● TASK ITEM
Word for word, set down every line of the entries below from the line with "Es vergüenza y culpa." to the line with "Hubo un breve", including both, and no other line.

--

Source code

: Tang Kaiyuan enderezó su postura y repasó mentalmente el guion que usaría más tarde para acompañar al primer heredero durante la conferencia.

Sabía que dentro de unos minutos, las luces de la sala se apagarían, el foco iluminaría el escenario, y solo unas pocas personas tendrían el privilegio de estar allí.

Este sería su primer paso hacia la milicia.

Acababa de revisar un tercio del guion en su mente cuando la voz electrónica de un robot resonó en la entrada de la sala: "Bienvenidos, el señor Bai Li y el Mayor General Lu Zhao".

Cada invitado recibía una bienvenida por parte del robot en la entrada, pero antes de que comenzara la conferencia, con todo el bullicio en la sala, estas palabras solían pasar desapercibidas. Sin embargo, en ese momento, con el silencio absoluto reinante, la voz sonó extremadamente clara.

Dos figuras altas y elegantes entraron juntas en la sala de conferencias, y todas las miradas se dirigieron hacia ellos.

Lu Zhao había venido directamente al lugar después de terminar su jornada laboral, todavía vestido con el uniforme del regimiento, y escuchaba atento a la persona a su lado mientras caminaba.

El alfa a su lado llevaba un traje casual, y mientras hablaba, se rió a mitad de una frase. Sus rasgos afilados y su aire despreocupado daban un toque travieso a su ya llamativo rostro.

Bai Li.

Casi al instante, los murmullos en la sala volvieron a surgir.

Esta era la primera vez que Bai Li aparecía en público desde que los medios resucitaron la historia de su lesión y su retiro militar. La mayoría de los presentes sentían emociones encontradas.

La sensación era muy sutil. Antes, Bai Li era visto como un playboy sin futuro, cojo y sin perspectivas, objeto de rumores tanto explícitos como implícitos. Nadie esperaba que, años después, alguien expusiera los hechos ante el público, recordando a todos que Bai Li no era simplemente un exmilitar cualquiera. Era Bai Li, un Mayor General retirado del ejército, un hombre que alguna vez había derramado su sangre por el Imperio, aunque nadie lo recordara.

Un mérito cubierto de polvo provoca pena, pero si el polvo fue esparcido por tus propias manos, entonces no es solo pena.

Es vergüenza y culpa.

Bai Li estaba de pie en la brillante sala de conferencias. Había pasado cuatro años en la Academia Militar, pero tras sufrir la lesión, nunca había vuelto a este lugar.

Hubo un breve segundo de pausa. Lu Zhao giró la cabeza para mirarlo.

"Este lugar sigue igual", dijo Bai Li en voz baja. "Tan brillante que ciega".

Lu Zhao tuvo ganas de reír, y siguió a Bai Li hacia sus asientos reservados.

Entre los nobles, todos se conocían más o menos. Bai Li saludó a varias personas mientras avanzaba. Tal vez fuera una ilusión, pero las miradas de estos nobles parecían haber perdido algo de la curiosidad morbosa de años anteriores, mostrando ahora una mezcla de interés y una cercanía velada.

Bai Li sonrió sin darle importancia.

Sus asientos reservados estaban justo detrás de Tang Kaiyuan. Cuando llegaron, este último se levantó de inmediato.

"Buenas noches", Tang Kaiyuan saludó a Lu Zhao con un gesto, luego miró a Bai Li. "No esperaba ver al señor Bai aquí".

--

● THE COMPLETED TASK
Es vergüenza y culpa.

Bai Li estaba de pie en la brillante sala de conferencias. Había pasado cuatro años en la Academia Militar, pero tras sufrir la lesión, nunca había vuelto a este lugar.

Hubo un breve segundo de pausa. Lu Zhao giró la cabeza para mirarlo.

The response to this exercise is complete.